[Records excerpted from a collection]
------

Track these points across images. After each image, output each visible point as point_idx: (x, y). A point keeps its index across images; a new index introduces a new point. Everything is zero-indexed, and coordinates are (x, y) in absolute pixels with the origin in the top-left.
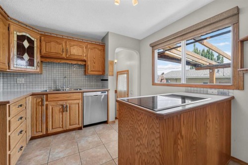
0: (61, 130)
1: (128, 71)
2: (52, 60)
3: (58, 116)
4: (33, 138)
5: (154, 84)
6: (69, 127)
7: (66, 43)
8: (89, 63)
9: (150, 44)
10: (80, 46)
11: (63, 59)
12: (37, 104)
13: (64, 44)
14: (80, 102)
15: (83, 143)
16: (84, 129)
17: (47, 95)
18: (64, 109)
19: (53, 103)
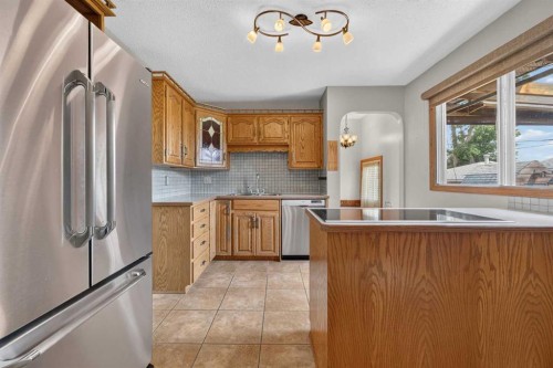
0: (249, 254)
1: (382, 157)
2: (240, 150)
3: (246, 232)
4: (217, 258)
5: (434, 186)
6: (259, 253)
7: (258, 120)
8: (293, 149)
9: (423, 95)
10: (279, 122)
11: (255, 146)
12: (222, 212)
13: (255, 123)
14: (277, 215)
15: (275, 279)
16: (283, 262)
17: (232, 200)
18: (253, 224)
19: (240, 213)
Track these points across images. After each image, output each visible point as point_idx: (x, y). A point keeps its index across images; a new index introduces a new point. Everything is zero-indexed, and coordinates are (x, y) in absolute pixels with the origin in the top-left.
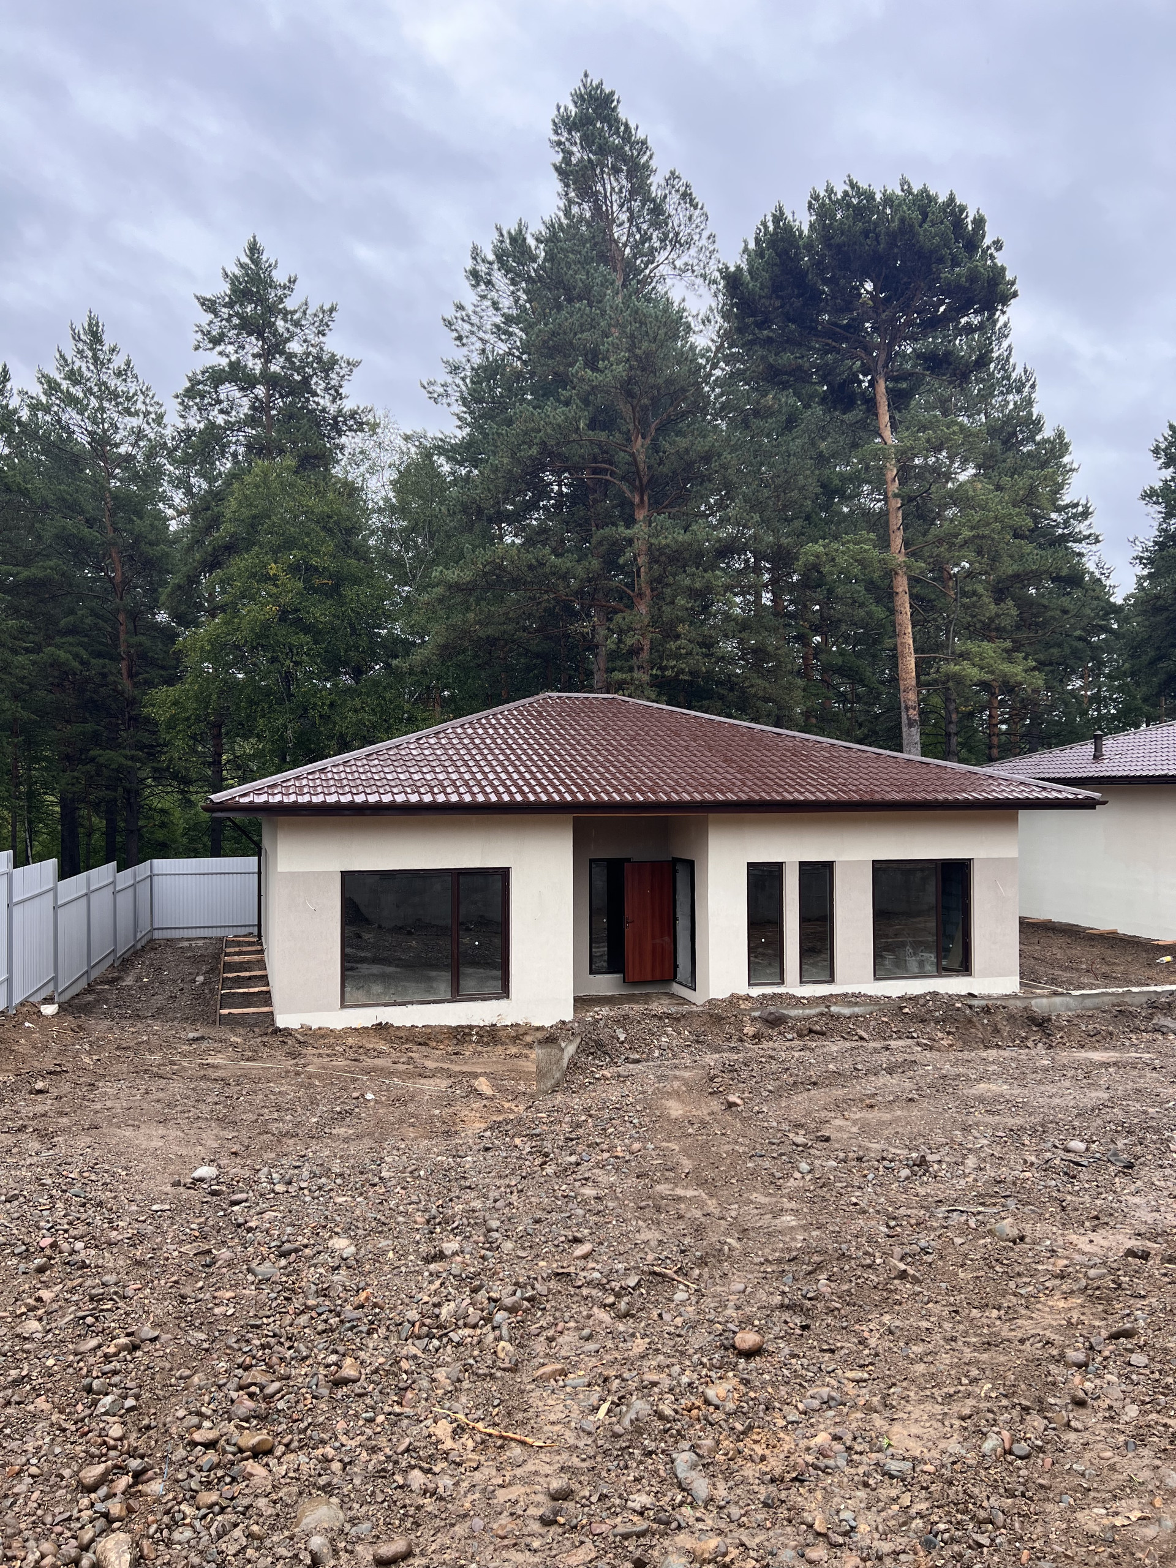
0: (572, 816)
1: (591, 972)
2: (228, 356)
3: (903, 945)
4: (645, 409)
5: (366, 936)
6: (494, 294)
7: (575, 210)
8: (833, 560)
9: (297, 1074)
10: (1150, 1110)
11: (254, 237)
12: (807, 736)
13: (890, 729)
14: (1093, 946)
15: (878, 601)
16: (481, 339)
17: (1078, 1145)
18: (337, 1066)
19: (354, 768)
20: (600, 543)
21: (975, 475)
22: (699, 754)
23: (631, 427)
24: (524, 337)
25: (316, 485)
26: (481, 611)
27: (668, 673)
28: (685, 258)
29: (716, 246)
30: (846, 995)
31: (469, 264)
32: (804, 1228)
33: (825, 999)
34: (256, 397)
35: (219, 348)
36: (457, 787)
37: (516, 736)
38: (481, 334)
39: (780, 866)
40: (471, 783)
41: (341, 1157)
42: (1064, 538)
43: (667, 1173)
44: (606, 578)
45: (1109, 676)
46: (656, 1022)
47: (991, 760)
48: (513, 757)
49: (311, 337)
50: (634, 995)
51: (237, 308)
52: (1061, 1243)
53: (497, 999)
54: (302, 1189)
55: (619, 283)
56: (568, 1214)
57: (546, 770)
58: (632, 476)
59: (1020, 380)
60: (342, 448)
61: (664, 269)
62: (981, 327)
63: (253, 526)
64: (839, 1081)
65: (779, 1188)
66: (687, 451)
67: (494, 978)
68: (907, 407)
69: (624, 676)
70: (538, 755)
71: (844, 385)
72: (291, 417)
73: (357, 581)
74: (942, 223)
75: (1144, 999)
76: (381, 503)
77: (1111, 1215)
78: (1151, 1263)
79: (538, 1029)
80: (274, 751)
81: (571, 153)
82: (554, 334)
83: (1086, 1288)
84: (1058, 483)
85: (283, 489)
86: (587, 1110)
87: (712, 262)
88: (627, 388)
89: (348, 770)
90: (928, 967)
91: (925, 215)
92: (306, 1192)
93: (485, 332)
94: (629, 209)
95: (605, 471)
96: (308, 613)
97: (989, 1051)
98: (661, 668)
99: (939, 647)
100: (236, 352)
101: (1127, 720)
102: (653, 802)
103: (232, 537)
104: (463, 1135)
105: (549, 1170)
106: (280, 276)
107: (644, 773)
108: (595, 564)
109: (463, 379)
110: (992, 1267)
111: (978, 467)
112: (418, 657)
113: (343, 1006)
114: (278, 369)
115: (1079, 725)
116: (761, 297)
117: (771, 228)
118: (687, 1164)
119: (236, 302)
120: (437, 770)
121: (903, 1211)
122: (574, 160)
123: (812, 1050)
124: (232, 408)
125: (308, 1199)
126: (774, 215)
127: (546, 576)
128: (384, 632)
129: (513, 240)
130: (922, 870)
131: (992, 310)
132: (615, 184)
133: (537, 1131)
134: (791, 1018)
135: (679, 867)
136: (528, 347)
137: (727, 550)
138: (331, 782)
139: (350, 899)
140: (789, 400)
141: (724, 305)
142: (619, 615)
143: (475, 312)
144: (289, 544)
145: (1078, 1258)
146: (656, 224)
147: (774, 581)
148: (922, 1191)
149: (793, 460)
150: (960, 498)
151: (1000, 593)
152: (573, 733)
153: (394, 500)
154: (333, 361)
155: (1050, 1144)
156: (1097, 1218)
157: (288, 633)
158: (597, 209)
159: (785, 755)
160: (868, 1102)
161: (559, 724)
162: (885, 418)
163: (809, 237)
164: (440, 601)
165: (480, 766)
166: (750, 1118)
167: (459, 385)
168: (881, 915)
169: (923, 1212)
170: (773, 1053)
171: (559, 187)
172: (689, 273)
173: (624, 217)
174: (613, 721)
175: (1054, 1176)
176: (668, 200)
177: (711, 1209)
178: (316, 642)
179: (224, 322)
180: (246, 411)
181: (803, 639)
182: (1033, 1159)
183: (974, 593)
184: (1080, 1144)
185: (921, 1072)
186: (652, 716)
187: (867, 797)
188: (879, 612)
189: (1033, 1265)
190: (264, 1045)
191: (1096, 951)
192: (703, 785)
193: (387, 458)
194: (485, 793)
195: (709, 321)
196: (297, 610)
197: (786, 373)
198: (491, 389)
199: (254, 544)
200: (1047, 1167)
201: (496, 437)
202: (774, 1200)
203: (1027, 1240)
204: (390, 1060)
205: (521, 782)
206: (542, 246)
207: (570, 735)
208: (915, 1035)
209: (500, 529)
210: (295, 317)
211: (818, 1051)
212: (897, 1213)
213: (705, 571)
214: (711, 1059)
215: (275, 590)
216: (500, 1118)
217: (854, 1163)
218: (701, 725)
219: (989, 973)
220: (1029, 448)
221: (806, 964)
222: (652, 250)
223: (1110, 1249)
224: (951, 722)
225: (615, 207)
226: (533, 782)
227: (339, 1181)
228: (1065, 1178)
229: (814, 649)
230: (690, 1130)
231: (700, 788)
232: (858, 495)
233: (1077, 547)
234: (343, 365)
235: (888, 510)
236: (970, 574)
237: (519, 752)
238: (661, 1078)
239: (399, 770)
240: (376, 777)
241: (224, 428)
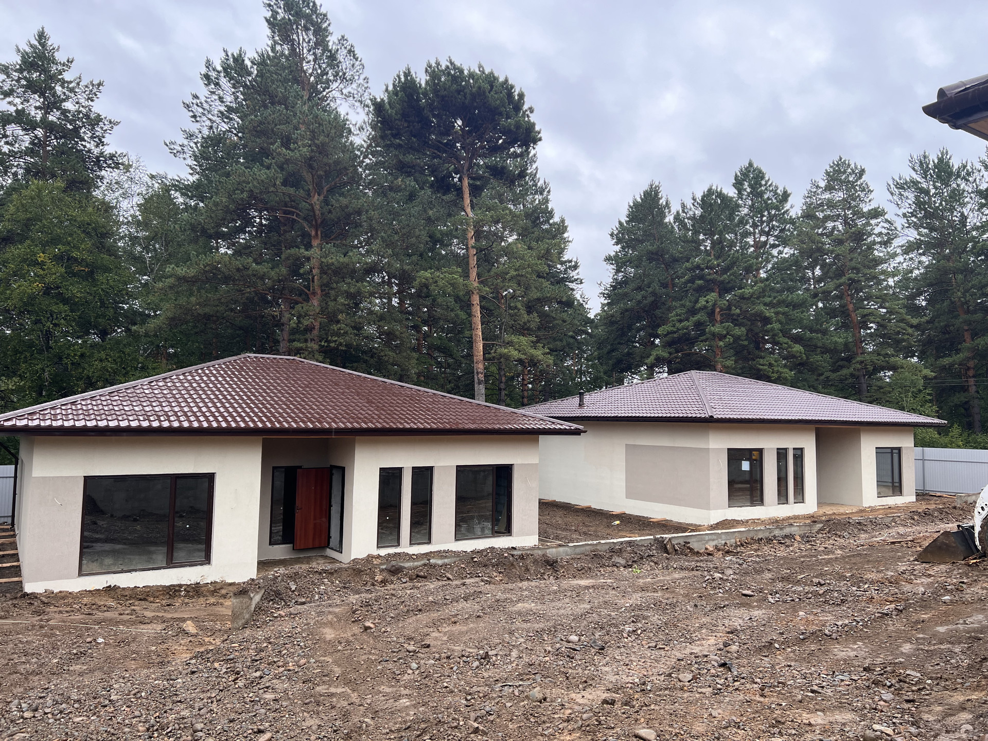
0: (261, 438)
1: (271, 544)
2: (15, 105)
3: (472, 518)
4: (320, 177)
5: (100, 523)
6: (220, 92)
7: (278, 48)
8: (436, 282)
9: (42, 627)
10: (612, 614)
11: (43, 28)
12: (419, 388)
13: (467, 385)
14: (578, 516)
15: (462, 308)
16: (210, 120)
17: (574, 638)
18: (74, 620)
19: (99, 402)
20: (288, 258)
21: (517, 239)
22: (350, 397)
23: (311, 187)
24: (240, 122)
25: (79, 201)
26: (201, 297)
27: (332, 345)
28: (349, 89)
29: (369, 85)
30: (440, 552)
31: (204, 70)
32: (415, 706)
33: (427, 555)
34: (36, 137)
35: (8, 99)
36: (178, 417)
37: (224, 382)
38: (210, 116)
39: (400, 470)
40: (189, 414)
41: (78, 687)
42: (563, 280)
43: (324, 678)
44: (291, 281)
45: (586, 359)
46: (317, 576)
47: (523, 405)
48: (220, 397)
49: (82, 101)
50: (300, 558)
51: (25, 74)
52: (566, 699)
53: (201, 565)
54: (46, 713)
55: (306, 98)
56: (254, 714)
57: (245, 406)
58: (310, 217)
59: (542, 187)
60: (102, 178)
61: (336, 94)
62: (521, 155)
63: (26, 226)
64: (436, 607)
65: (398, 681)
66: (347, 207)
67: (199, 550)
68: (480, 196)
69: (301, 345)
70: (239, 395)
71: (444, 178)
72: (63, 153)
73: (107, 270)
74: (501, 93)
75: (607, 547)
76: (130, 218)
77: (593, 679)
78: (616, 707)
79: (231, 584)
80: (33, 388)
81: (277, 13)
82: (261, 123)
83: (581, 726)
84: (562, 248)
85: (53, 202)
86: (267, 640)
87: (366, 94)
88: (309, 162)
89: (94, 403)
90: (487, 532)
91: (492, 87)
92: (50, 716)
93: (213, 115)
94: (314, 54)
95: (293, 213)
96: (67, 290)
97: (523, 583)
98: (327, 341)
99: (496, 337)
100: (22, 103)
101: (596, 384)
102: (319, 429)
103: (8, 231)
104: (174, 663)
105: (240, 683)
106: (60, 57)
107: (314, 409)
108: (284, 270)
109: (196, 143)
110: (528, 720)
111: (519, 235)
112: (152, 325)
113: (81, 574)
114: (55, 119)
115: (571, 386)
116: (396, 120)
117: (403, 79)
118: (337, 671)
119: (25, 70)
120: (164, 404)
121: (475, 689)
122: (279, 18)
123: (418, 588)
124: (16, 142)
125: (51, 721)
126: (405, 73)
127: (248, 276)
128: (126, 307)
129: (236, 60)
130: (484, 471)
131: (528, 147)
132: (305, 37)
133: (231, 657)
134: (405, 568)
135: (334, 472)
136: (243, 129)
137: (372, 269)
138: (80, 412)
139: (89, 495)
140: (411, 182)
141: (372, 121)
142: (300, 305)
143: (206, 101)
144: (55, 241)
145: (576, 708)
146: (332, 66)
147: (399, 292)
148: (486, 675)
149: (413, 219)
150: (508, 252)
151: (530, 309)
152: (265, 381)
153: (140, 217)
154: (99, 119)
155: (559, 639)
156: (586, 682)
157: (50, 303)
158: (293, 50)
159: (405, 400)
160: (453, 620)
161: (255, 375)
162: (467, 201)
163: (425, 89)
164: (171, 288)
165: (196, 402)
166: (379, 636)
167: (192, 147)
168: (461, 499)
169: (487, 688)
170: (394, 592)
171: (268, 32)
172: (351, 98)
173: (311, 58)
174: (293, 374)
175: (562, 658)
176: (339, 52)
177: (354, 700)
178: (72, 311)
179: (14, 82)
180: (27, 145)
181: (416, 328)
182: (549, 648)
183: (516, 308)
184: (575, 637)
185: (484, 598)
186: (320, 372)
187: (454, 427)
188: (463, 315)
189: (552, 715)
190: (15, 606)
191: (580, 519)
192: (353, 418)
193: (136, 189)
194: (199, 421)
195: (363, 129)
196: (58, 287)
197: (409, 167)
198: (215, 152)
199: (27, 238)
200: (558, 653)
201: (218, 183)
202: (395, 689)
203: (548, 700)
204: (117, 613)
205: (226, 414)
206: (255, 67)
207: (262, 382)
208: (480, 575)
209: (217, 243)
210: (70, 86)
211: (422, 589)
212: (472, 690)
213: (357, 282)
214: (353, 598)
215: (42, 272)
216: (202, 649)
217: (445, 660)
218: (353, 379)
219: (523, 534)
220: (546, 227)
221: (414, 532)
222: (328, 81)
223: (593, 700)
224: (501, 382)
225: (305, 51)
226: (235, 414)
227: (76, 705)
228: (568, 659)
229: (424, 334)
230: (339, 648)
231: (351, 420)
232: (451, 245)
233: (571, 285)
234: (106, 123)
235: (467, 254)
236: (513, 297)
237: (225, 393)
238: (320, 614)
239: (134, 404)
240: (116, 408)
241: (8, 155)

------

Exercise details:
Look back at the entries above. Retype the line with "196: (297, 610)", the line with "219: (989, 973)", and all lines in between.

Written response:
196: (297, 610)
197: (786, 373)
198: (491, 389)
199: (254, 544)
200: (1047, 1167)
201: (496, 437)
202: (774, 1200)
203: (1027, 1240)
204: (390, 1060)
205: (521, 782)
206: (542, 246)
207: (570, 735)
208: (915, 1035)
209: (500, 529)
210: (295, 317)
211: (818, 1051)
212: (897, 1213)
213: (705, 571)
214: (711, 1059)
215: (275, 590)
216: (500, 1118)
217: (854, 1163)
218: (701, 725)
219: (989, 973)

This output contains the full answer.